Segment Open

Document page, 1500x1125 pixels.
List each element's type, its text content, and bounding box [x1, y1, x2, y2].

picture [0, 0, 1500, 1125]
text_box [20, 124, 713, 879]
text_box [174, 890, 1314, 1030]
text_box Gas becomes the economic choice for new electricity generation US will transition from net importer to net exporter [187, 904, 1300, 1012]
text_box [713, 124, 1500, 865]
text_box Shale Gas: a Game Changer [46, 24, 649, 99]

Segment Closed

*Assigned task:*
Retype each of the preceding records exactly as printed.

*Written solution:*
Document page, 1500x1125 pixels.
List each element's type, its text content, and bounding box [x1, y1, x2, y2].

picture [0, 0, 1500, 1125]
text_box [20, 124, 713, 879]
text_box [174, 890, 1314, 1030]
text_box Gas becomes the economic choice for new electricity generation US will transition from net importer to net exporter [187, 904, 1300, 1012]
text_box [713, 124, 1500, 865]
text_box Shale Gas: a Game Changer [46, 24, 649, 99]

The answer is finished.